[Transcribed page contents]
Content starts

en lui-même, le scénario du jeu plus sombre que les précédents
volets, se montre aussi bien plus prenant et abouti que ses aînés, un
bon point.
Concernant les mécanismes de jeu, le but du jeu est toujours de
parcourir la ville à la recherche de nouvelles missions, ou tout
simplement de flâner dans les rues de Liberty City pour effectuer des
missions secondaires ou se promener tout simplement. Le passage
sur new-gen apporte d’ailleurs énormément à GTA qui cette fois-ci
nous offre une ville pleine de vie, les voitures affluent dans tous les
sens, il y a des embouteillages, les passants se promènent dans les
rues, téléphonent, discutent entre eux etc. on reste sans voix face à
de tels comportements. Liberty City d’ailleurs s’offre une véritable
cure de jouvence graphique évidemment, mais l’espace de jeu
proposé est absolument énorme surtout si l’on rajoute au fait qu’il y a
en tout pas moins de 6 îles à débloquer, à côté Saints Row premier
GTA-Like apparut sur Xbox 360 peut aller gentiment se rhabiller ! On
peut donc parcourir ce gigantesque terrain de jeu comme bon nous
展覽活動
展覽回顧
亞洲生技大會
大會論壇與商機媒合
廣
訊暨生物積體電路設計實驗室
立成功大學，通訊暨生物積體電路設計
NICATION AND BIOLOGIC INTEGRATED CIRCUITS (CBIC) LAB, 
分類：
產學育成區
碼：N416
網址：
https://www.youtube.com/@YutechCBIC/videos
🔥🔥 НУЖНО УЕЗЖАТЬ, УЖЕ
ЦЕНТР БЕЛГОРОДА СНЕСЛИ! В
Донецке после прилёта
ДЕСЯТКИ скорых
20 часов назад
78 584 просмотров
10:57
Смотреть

Content ends
Content starts

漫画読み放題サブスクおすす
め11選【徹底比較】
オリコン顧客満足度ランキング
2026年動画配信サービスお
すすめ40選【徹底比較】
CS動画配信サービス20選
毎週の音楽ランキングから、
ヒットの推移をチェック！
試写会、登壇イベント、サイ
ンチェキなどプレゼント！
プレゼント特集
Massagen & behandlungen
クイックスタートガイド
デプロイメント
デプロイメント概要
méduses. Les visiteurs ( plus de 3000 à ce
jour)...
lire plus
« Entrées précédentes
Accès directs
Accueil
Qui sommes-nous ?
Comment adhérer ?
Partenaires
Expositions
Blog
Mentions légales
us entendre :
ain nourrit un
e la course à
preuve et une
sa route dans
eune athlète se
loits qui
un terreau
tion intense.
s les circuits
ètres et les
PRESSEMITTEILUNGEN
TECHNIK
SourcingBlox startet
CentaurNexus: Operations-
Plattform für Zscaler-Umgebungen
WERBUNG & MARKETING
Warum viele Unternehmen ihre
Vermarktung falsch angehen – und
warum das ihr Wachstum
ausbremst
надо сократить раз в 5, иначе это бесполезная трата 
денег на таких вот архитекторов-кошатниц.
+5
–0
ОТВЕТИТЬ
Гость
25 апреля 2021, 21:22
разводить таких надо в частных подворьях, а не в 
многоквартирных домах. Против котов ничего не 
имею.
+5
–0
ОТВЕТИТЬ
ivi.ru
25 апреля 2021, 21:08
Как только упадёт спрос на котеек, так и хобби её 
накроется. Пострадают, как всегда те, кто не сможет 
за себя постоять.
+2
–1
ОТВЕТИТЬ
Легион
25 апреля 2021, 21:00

Content ends
Content starts

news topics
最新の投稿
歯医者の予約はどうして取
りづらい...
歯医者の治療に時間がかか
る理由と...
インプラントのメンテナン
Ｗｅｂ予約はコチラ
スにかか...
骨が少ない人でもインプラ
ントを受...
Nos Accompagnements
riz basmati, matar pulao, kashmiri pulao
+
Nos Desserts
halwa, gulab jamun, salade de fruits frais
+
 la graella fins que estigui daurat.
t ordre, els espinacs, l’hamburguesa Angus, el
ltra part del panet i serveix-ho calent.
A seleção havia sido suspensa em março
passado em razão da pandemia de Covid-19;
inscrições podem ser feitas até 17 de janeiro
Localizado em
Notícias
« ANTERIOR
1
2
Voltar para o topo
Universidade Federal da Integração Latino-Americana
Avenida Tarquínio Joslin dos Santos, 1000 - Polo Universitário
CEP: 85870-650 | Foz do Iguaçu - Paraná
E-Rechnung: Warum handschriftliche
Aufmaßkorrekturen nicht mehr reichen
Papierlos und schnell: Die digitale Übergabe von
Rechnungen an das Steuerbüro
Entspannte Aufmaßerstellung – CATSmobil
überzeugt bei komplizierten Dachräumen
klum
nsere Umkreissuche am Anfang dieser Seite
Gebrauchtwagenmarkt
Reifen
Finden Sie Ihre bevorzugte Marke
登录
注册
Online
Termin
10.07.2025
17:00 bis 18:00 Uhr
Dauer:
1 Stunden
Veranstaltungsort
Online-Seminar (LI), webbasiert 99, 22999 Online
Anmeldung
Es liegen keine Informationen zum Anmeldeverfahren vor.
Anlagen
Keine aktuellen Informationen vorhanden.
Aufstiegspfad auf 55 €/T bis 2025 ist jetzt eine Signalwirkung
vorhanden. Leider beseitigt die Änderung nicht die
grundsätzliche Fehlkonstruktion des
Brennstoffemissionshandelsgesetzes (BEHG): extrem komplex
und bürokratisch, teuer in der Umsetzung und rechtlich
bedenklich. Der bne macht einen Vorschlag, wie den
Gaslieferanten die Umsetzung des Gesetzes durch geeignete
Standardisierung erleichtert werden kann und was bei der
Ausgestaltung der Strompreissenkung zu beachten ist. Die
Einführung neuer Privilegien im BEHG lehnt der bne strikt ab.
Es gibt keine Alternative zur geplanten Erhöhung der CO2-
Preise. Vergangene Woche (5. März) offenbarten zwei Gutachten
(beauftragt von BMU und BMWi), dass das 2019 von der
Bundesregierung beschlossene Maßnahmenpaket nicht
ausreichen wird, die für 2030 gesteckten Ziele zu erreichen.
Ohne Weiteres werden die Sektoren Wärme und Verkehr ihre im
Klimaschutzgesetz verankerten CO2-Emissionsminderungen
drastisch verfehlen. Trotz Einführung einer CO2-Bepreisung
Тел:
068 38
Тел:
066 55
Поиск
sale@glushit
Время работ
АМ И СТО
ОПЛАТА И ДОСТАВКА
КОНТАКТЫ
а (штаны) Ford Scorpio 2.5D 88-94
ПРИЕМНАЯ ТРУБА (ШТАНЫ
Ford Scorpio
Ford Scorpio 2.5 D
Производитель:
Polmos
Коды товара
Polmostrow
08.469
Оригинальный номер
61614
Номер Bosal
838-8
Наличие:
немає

Content ends

■ **Work request**
Reproduce word for word the lines from the one containing "en lui-même, le" through the one containing "sens, il y a", both included.

■ **Exercise solution**
en lui-même, le scénario du jeu plus sombre que les précédents
volets, se montre aussi bien plus prenant et abouti que ses aînés, un
bon point.
Concernant les mécanismes de jeu, le but du jeu est toujours de
parcourir la ville à la recherche de nouvelles missions, ou tout
simplement de flâner dans les rues de Liberty City pour effectuer des
missions secondaires ou se promener tout simplement. Le passage
sur new-gen apporte d’ailleurs énormément à GTA qui cette fois-ci
nous offre une ville pleine de vie, les voitures affluent dans tous les
sens, il y a des embouteillages, les passants se promènent dans les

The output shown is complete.